Thursday, August 23, 2007

What I Think of My English Class (so far)

My English class is the one period in the day I look forward to going to. I think the entire class always has something interesting and enlightening to say. My favorite moments are the ones when I hear a peer’s idea and a light bulb goes on in my head and I think “Now why didn’t I think of that?”. I think the topics we contemplate and discuss are not considered important in much of our American culture because most people do not have the education or intelligence level we do. I believe this is the reason the topics are brought up. They are brought to our attention because we are the ones who have the power to change what we believe is wrong. We are all going to one of the finest private high schools in one of the largest cities in the Midwest. We will all go on to top colleges and push ourselves to be the best we can be. But there is more importance to our futures than simply that. Do you honestly think the only reason we are expected to do community service is because it looks good on college applications? Do you think we have core values simply because it makes a comfortable and safe environment for us all to work in? We have these expectations for reasons deeper than that. I believe that in the world we live in, we students are given the greatest possibility for great lives, to achieve great things. We are meant to do more with what University and our parents are giving us than just get into prestigious colleges and land prominent jobs. We are meant to help people who cannot help themselves. We will strive for excellence in our lives and come damn near to achieving it. That is what we are meant to do, but there is more significance to it.

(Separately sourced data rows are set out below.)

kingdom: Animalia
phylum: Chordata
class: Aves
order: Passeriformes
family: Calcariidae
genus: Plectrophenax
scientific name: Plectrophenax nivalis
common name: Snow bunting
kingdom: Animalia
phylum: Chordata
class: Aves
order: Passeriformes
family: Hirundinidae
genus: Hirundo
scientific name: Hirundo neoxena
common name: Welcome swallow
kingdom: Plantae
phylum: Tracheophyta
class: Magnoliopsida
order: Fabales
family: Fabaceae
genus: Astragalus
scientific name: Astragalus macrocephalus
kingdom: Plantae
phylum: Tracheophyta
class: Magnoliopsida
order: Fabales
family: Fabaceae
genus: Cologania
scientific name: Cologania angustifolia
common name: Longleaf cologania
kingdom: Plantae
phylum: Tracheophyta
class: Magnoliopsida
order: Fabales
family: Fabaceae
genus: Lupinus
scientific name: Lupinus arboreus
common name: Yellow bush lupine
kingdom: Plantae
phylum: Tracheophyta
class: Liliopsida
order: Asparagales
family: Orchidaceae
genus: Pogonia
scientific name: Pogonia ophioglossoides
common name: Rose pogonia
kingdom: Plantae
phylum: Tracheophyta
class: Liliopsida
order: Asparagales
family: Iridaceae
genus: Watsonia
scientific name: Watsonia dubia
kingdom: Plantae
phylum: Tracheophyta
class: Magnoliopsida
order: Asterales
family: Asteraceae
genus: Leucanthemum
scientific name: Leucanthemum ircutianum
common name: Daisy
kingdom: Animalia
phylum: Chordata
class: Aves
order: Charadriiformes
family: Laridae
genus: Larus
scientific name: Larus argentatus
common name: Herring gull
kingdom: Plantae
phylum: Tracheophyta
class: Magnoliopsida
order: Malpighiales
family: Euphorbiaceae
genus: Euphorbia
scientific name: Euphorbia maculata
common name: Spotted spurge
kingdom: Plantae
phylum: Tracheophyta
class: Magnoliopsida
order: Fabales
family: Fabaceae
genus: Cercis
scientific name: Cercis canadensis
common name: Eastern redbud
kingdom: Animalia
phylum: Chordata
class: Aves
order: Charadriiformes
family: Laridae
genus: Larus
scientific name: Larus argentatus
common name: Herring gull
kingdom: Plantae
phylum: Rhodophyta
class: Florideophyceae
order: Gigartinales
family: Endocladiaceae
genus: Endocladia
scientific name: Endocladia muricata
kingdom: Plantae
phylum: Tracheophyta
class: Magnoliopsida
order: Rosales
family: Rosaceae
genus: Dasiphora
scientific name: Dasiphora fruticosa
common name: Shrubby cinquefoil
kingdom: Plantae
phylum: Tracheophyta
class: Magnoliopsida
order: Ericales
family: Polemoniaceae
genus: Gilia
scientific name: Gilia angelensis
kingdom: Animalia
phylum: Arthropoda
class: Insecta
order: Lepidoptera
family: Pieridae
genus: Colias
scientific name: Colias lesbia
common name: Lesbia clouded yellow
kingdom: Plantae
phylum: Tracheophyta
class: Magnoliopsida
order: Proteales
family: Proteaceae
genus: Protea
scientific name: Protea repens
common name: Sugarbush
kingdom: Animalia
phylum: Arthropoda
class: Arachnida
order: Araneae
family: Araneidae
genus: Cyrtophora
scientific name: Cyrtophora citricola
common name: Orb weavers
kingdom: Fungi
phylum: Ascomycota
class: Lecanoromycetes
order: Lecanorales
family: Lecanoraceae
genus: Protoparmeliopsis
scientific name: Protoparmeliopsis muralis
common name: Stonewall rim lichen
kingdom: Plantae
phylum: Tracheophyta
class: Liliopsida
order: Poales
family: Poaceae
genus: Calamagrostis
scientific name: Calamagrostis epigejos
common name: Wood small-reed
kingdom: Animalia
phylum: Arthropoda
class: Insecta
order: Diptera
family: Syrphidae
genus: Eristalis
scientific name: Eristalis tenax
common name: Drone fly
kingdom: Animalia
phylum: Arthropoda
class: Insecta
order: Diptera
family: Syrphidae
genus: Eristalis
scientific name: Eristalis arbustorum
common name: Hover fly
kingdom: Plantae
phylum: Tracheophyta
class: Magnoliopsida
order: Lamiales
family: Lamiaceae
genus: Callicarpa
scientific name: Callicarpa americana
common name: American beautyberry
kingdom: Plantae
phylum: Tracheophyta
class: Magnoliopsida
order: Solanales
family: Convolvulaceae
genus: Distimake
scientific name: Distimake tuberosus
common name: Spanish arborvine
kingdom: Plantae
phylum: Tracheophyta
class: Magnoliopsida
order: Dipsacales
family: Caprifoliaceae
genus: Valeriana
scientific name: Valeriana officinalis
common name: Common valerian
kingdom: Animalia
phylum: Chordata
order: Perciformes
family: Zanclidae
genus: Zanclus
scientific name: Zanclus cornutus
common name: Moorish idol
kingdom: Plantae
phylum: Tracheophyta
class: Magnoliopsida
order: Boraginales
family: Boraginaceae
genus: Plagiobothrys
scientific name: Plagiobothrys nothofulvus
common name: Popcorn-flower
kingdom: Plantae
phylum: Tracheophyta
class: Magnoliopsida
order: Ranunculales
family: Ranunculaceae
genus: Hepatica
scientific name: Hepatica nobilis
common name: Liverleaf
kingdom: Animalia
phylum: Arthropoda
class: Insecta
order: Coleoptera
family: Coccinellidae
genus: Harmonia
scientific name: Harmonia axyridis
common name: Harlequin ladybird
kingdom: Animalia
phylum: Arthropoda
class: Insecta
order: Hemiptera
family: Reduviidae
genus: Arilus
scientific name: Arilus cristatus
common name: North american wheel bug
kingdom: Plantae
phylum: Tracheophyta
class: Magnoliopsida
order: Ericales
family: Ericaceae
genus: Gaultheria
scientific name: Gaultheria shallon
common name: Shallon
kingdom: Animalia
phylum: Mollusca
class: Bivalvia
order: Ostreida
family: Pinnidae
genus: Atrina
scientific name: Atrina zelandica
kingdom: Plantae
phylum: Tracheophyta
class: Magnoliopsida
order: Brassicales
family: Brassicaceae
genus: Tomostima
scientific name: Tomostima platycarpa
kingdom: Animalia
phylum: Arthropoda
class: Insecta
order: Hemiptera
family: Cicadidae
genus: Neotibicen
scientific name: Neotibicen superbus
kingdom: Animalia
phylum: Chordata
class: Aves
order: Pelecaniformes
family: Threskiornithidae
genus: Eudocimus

In the book “Nickel and Dimed” the scariest fact I came to understand about living the minimum wage life is you can never pull yourself out of it. You are surviving on your wages, not saving for college. We are already ahead of half of the United State and most of us are only seventeen. The futures ahead of us are promising and hold so much possibility. I think only Spiderman’s uncle could say it better. “With great power comes great responsibility.”